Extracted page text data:
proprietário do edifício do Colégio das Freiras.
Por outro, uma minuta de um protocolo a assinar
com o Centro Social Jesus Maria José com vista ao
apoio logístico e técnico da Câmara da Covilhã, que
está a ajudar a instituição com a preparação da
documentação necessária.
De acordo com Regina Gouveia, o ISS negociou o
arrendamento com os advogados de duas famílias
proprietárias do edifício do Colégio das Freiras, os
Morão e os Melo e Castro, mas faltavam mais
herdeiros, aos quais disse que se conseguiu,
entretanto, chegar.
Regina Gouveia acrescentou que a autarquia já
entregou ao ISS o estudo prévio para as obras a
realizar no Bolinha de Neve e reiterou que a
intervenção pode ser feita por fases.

Exercise aim :: In the entries above, copy each line that contains the string "Freiras".

Completed task ::
proprietário do edifício do Colégio das Freiras.
proprietárias do edifício do Colégio das Freiras, os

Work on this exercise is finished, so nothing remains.